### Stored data
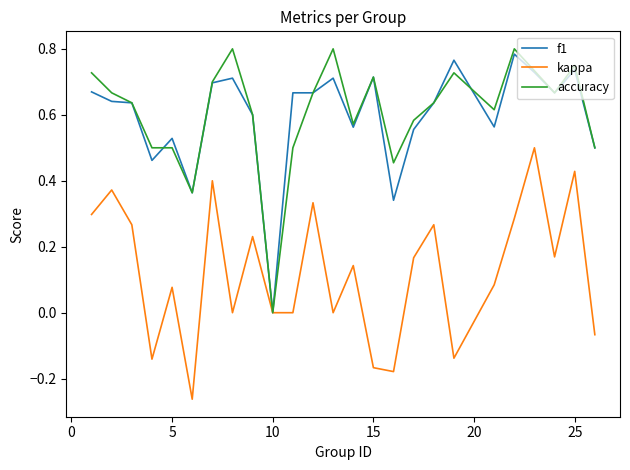

What are all the series names shown in the legend?

f1, kappa, accuracy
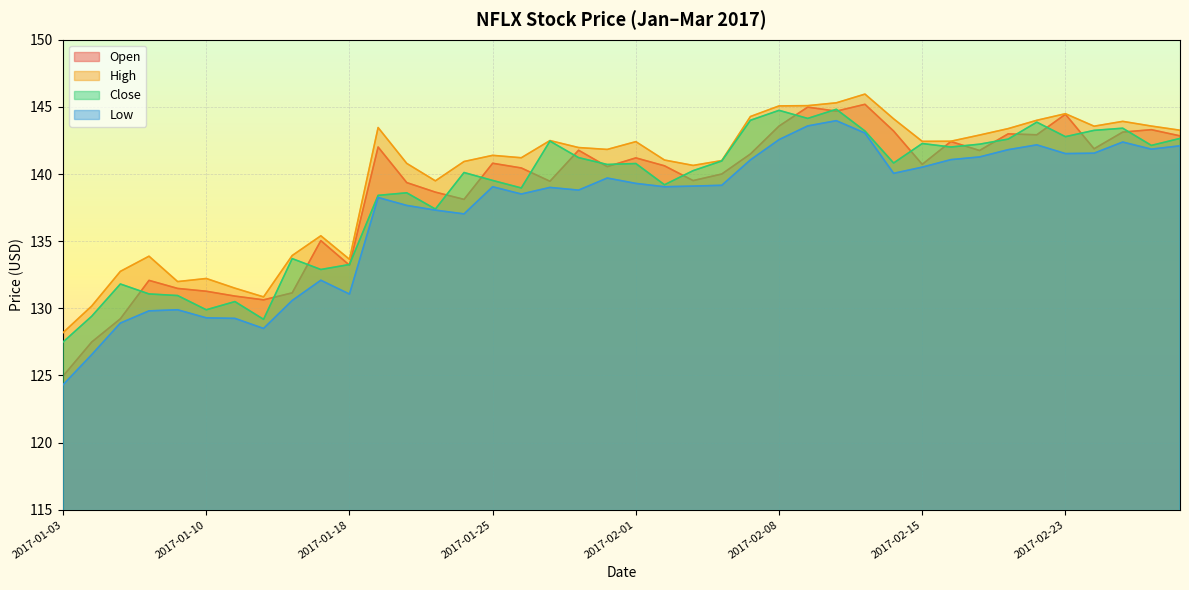

The value of Open at 2017-01-11 is 130.9. True or false?

True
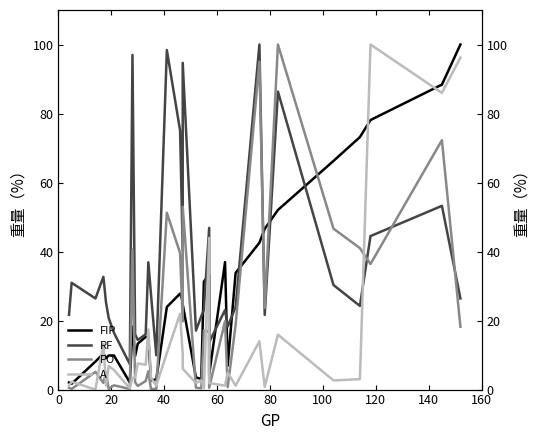

The PO series shows 0.1 at 14. True or false?

False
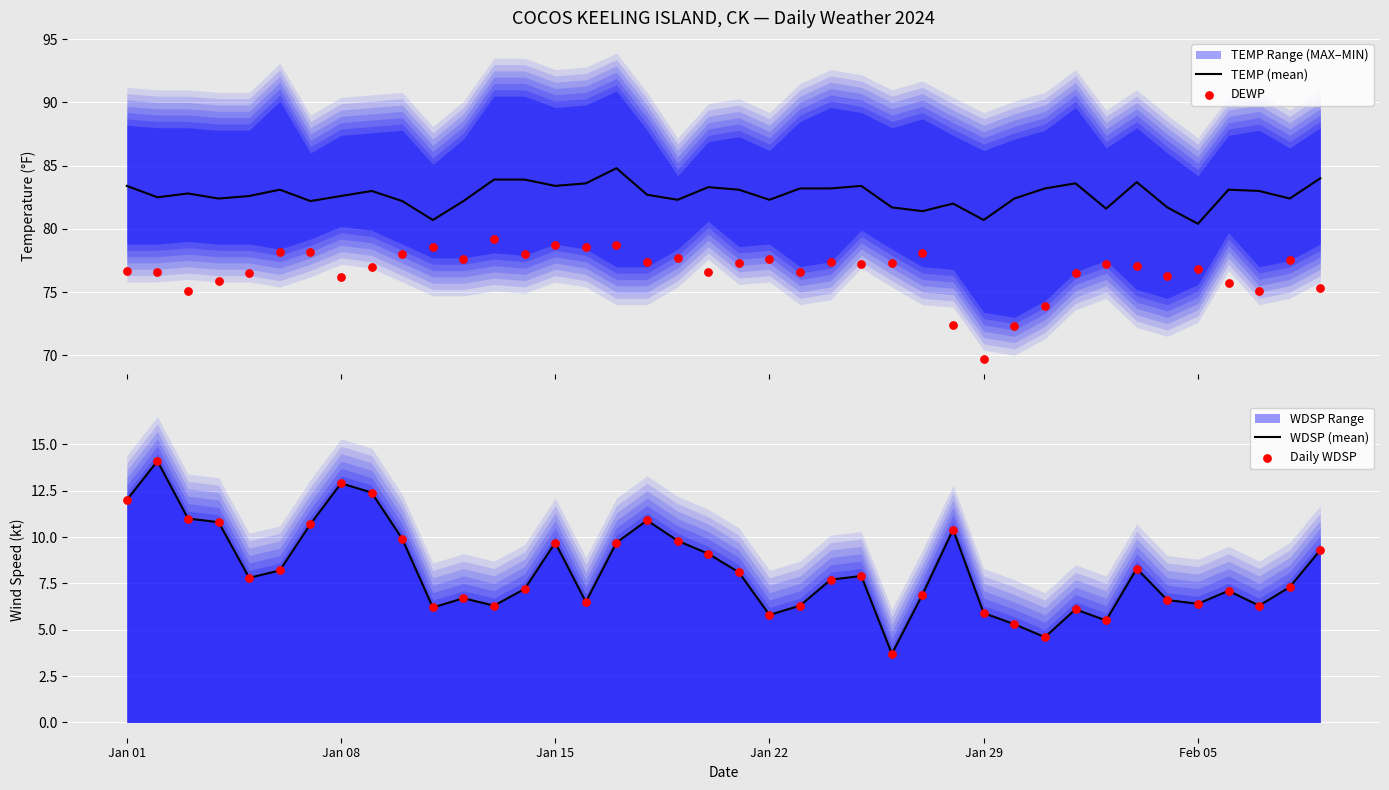

Which series has the largest total across all categories?

TEMP (mean)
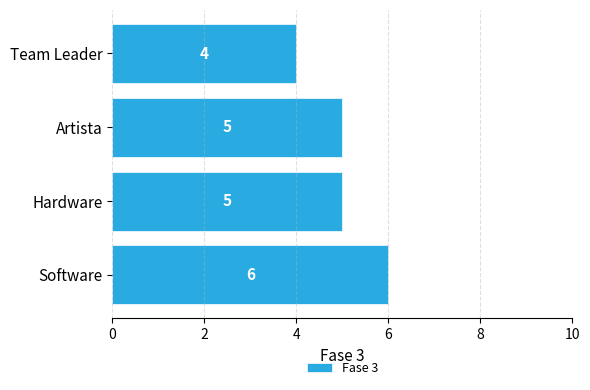

Reading top to bottom, extract all data points from this chart.

Team Leader=4	Artista=5	Hardware=5	Software=6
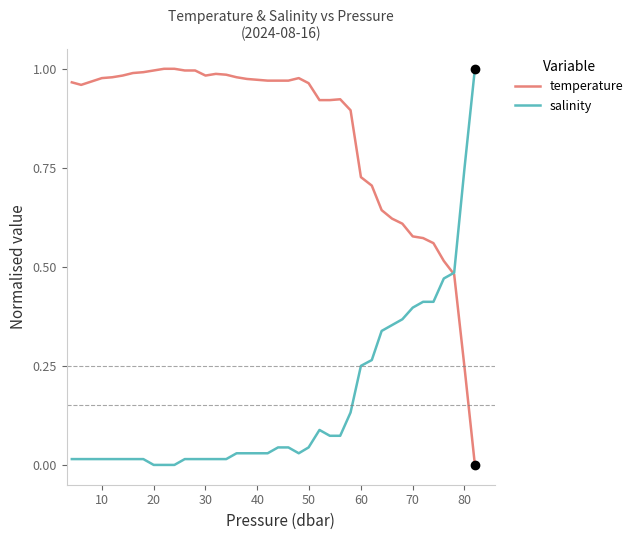

Which series has the largest total across all categories?

temperature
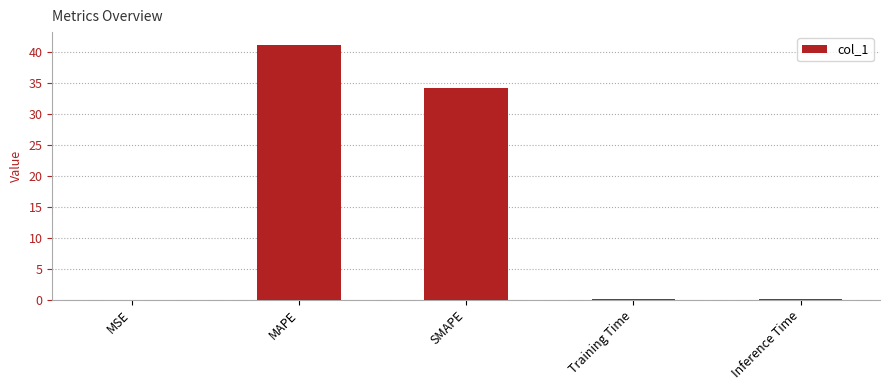

Is it true that the value at MSE is 0.0?

True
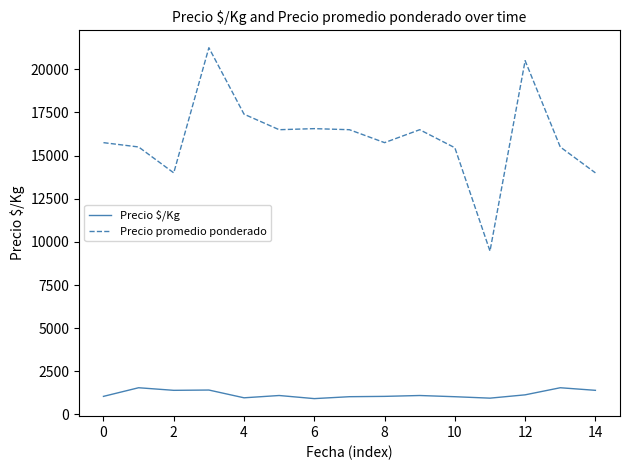

True or false: Precio $/Kg and Precio promedio ponderado cross at least once.

False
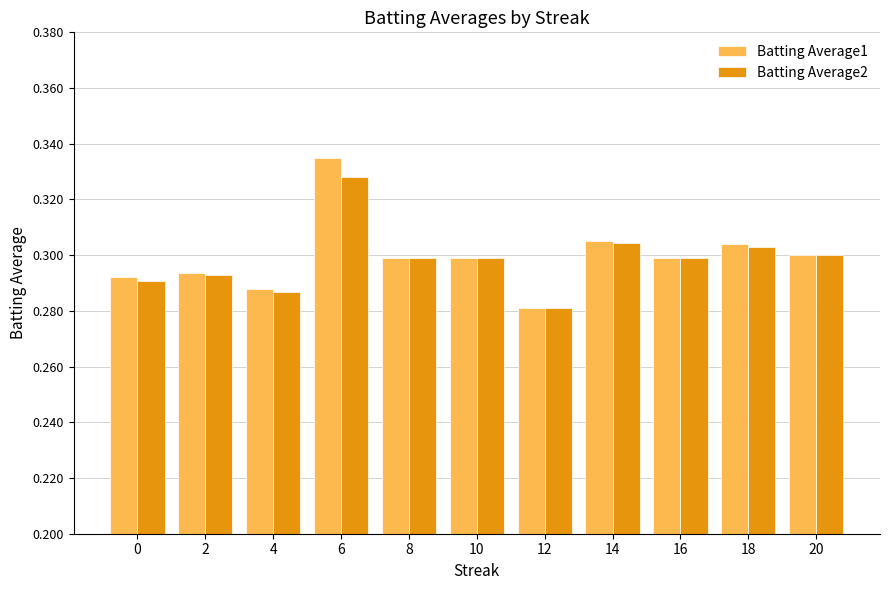

At which category is the sum across all series the highest?

6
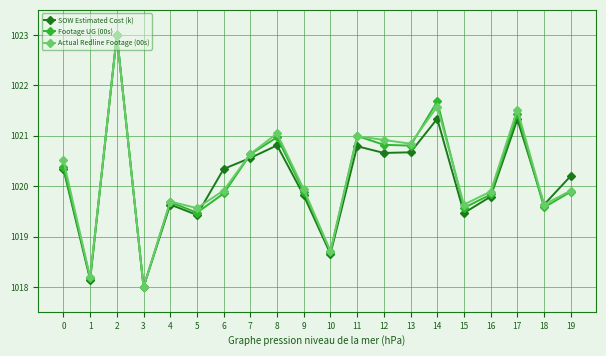

What is the smallest value displayed?

1018.0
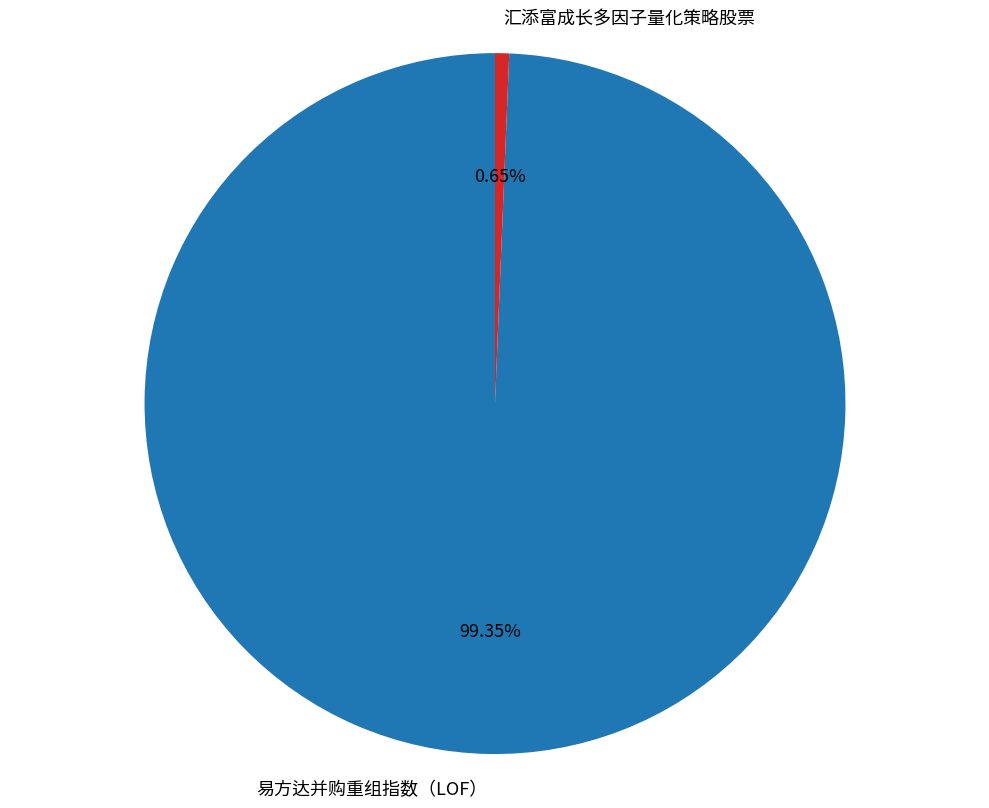

Does any single category account for the majority?

Yes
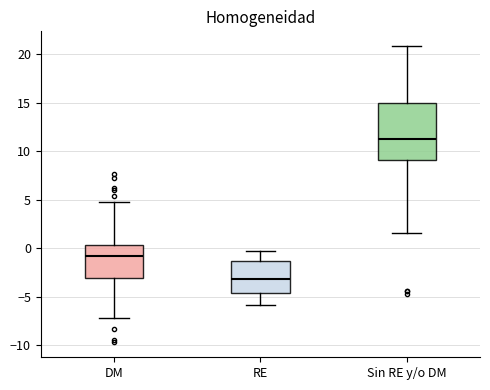

Which box has the highest median line?

Sin RE y/o DM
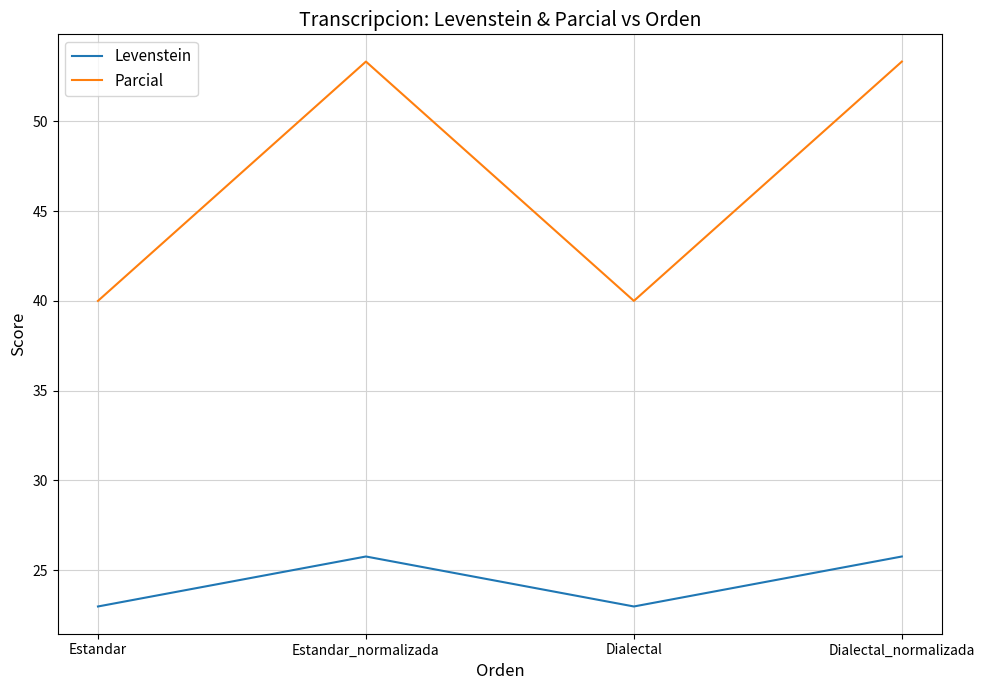

How many series are shown in this chart?

2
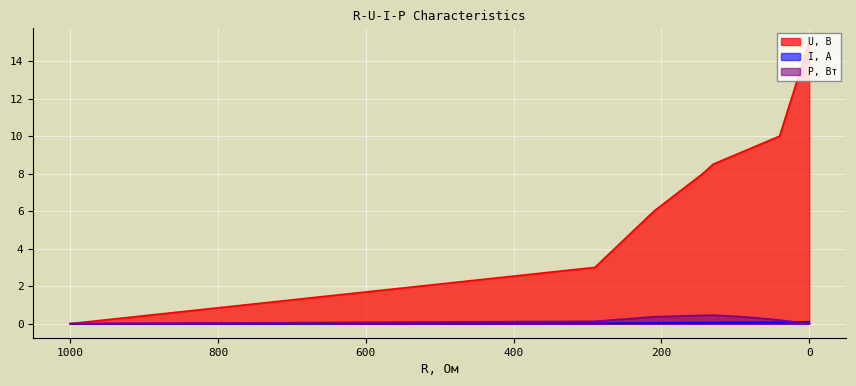

What is the average value of the U, В series?

7.3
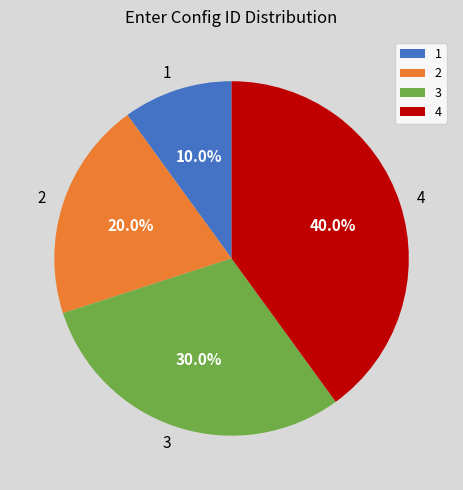

To the nearest percent, what is the average slice percentage?

25%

### PROBLEM DESCRIPTION
Please count the lines in the material above that contain the word "series" and give only that number.

### SOLUTION TO THIS EXERCISE
7